I understand the denial, the refusal to face the truth. I did that for 6 years. But running from reality to avoid possible pain is no answer.

First course of action, print out the emails and confront your wife with them. Affairs happen, and are "allowed" to continue, in secret. They need to be exposed before anything can be done to recover the marriage.

You can "plan A" or anything else you want to do, but as long as your wife is an Emotional Affair (and probably a Physical Affair also from what you've written) NOTHING you do will register with her and "save the marriage."

Second, inform the wife of the OM and provide her with the proof if she asks for it. Too bad if the two liars and cheats get mad at you for exposing the truth. They don't care if THEIR actions might make you and his wife mad, do they? If the shoe were on the other foot, wouldn't you want to know that your wife was cheating on you?

◆ ◆ ◆ ◆ ◆

• [Problems to solve]
**A.** Put this sentence from the advice about a spouse's affair into Spanish: "But running from reality to avoid possible pain is no answer."
**B.** Carry on the advice about a spouse's affair from its final sentence, in the same voice.

(Extracted data entries)

◆ ◆ ◆ ◆ ◆

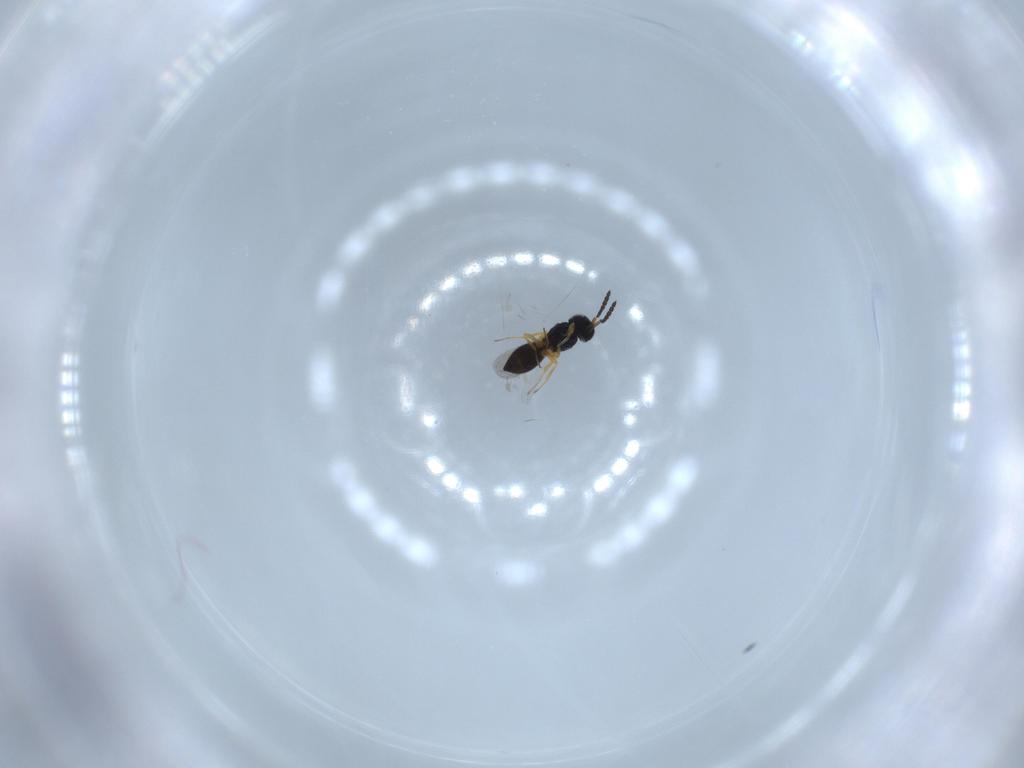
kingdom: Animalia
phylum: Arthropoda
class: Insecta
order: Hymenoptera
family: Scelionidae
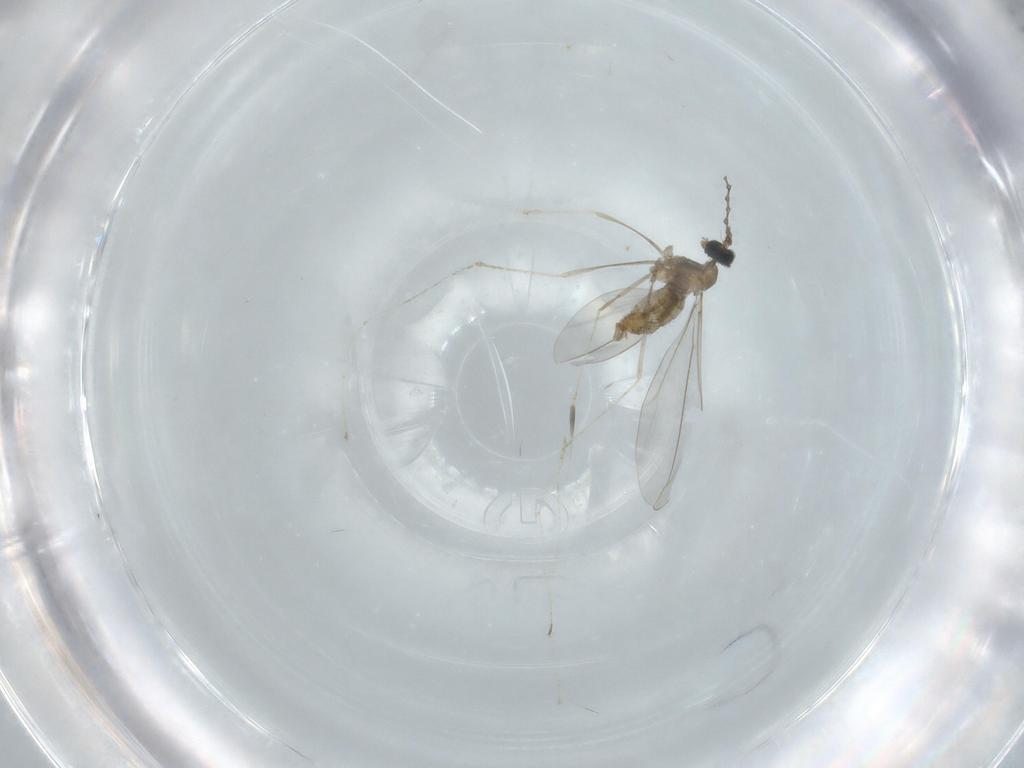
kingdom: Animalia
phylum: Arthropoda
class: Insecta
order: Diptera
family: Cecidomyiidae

◆ ◆ ◆ ◆ ◆

• [Results for each task]
**A.** Pero huir de la realidad para evitar un posible dolor no es ninguna solución.

**B.**
Neither marriage has any hope of surviving while the affair is kept in secret. All that remains is a ticking nuclear bomb that is waiting to go off some day. Think of it as the equivalent of a "terrorist attack" upon your family and STOP MAKING EXCUSES FOR YOUR WIFE AND THE CREEP OF THE OTHER MAN, who both think it's okay to visit pain and anguish on two families just to satisfy their own selfish desires.

Want more proof? They KNOW it's wrong. Why else would the conniving OM set a separate "secret email account."

I know it hurts, but the sooner you get it out into the "light of day" in both of your families, the sooner you will have a chance to recover your marriage. If you are afraid to act, then realize that as long as their is an ongoing affair, your marriage is ALREADY over and the pain is simply waiting to descend upon you and your children. It WILL happen, it is simply a matter of WHEN.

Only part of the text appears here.